* ASSIGNED TASK *
Duplicate the lines of the listing below from its first line through the line with "Create Profile document", including both of those lines.

Page-level text extractions
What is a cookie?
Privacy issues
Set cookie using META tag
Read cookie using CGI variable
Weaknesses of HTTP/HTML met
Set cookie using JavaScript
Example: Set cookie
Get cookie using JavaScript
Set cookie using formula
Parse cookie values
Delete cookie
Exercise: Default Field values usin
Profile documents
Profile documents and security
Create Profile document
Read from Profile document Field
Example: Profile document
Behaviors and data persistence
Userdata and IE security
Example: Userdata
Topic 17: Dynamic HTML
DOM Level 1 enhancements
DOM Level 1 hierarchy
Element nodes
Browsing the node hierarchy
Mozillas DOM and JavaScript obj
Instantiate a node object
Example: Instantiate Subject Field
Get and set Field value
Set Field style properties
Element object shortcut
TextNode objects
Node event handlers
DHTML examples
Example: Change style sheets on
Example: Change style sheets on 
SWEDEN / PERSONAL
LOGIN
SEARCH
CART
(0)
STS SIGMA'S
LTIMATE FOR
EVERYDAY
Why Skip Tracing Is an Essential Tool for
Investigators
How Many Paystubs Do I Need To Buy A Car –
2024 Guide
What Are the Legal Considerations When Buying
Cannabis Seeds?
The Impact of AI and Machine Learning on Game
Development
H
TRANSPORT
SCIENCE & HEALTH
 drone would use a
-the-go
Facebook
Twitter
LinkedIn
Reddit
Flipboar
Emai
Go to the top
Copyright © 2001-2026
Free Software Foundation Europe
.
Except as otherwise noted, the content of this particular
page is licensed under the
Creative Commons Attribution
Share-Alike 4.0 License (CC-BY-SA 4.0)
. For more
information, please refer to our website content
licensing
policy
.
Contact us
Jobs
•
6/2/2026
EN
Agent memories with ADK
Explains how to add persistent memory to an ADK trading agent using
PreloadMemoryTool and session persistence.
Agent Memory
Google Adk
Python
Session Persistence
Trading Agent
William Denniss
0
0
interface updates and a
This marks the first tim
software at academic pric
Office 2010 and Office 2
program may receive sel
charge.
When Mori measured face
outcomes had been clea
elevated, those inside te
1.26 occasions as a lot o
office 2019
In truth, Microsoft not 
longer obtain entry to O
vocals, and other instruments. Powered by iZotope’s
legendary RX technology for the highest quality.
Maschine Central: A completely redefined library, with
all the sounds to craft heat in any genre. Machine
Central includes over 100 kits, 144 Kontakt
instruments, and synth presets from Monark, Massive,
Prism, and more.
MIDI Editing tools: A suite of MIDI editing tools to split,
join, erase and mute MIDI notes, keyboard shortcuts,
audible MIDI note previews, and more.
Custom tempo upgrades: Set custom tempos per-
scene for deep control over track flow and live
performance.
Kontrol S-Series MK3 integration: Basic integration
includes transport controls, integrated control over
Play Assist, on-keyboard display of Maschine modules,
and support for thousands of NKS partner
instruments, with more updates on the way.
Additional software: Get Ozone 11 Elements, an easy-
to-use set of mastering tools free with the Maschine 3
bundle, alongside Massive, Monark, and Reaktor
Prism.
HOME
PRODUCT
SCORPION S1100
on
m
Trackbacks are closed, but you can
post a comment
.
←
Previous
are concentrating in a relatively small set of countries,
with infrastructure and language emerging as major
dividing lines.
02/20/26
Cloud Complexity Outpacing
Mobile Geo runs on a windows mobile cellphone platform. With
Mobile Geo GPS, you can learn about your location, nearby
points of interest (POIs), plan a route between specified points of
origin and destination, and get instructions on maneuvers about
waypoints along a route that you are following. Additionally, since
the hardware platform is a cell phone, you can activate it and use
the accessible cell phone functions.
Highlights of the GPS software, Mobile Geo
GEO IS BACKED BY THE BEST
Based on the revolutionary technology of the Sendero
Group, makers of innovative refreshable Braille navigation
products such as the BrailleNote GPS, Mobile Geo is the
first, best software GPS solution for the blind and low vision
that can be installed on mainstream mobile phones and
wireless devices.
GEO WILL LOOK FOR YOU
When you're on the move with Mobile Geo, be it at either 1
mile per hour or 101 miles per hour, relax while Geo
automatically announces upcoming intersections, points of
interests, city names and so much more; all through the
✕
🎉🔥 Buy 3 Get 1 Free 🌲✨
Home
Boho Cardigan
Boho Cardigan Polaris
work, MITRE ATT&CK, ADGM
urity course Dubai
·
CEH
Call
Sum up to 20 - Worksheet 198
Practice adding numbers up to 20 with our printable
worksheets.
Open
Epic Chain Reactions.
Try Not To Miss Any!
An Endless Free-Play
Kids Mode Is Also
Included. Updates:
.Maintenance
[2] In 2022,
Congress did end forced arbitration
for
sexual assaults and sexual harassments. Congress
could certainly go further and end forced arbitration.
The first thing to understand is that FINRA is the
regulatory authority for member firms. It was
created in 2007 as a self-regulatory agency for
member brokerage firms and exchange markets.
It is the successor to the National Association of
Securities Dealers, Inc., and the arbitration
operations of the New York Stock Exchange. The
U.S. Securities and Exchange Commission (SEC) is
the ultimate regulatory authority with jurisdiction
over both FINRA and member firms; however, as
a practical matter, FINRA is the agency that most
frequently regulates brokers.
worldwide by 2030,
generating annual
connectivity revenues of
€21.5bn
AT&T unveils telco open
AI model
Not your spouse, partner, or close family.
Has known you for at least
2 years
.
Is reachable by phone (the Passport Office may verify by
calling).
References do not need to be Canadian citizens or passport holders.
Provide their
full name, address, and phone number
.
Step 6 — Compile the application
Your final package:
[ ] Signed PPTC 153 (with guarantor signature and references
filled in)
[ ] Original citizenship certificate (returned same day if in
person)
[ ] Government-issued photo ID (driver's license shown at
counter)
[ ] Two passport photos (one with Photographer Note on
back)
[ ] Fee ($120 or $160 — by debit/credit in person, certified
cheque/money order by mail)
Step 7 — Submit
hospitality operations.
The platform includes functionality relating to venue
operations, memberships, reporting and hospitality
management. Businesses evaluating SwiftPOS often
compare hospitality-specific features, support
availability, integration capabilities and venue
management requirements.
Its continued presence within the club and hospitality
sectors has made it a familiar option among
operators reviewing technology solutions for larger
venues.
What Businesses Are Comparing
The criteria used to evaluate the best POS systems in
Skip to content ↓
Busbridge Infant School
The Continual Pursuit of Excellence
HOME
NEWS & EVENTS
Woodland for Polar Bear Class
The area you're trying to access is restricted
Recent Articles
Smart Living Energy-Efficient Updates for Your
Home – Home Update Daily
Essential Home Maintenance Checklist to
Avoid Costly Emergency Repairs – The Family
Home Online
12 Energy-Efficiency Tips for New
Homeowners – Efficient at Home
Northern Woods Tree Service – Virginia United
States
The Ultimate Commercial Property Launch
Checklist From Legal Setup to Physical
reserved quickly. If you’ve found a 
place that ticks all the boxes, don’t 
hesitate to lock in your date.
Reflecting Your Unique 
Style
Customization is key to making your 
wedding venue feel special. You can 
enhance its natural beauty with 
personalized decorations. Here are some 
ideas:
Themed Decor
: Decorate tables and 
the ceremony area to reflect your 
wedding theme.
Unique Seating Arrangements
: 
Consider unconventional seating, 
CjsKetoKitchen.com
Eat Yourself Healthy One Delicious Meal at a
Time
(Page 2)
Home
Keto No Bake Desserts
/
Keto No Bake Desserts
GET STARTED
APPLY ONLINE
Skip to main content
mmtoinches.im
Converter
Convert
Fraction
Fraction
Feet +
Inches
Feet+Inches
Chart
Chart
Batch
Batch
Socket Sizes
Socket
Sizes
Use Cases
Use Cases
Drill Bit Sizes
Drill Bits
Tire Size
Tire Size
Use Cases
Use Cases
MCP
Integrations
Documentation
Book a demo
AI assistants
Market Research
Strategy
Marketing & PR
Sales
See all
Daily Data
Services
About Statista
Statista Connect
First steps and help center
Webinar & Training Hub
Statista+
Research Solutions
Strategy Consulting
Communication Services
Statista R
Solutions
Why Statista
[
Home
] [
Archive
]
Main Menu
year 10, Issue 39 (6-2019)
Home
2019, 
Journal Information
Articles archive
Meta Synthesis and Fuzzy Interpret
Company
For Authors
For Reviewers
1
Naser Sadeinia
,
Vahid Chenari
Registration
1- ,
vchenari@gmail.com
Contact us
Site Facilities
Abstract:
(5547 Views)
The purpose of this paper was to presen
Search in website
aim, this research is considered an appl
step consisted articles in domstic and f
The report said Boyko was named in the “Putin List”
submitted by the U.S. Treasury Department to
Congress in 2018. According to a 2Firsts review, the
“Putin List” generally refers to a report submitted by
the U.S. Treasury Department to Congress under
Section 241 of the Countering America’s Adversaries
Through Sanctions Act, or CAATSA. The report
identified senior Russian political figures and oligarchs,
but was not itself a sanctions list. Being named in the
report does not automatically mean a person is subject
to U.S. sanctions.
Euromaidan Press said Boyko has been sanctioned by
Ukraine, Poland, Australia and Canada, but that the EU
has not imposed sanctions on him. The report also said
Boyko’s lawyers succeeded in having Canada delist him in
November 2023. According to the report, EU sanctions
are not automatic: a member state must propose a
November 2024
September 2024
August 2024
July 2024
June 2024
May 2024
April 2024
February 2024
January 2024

* RESPONSE FOR THIS EXERCISE *
What is a cookie?
Privacy issues
Set cookie using META tag
Read cookie using CGI variable
Weaknesses of HTTP/HTML met
Set cookie using JavaScript
Example: Set cookie
Get cookie using JavaScript
Set cookie using formula
Parse cookie values
Delete cookie
Exercise: Default Field values usin
Profile documents
Profile documents and security
Create Profile document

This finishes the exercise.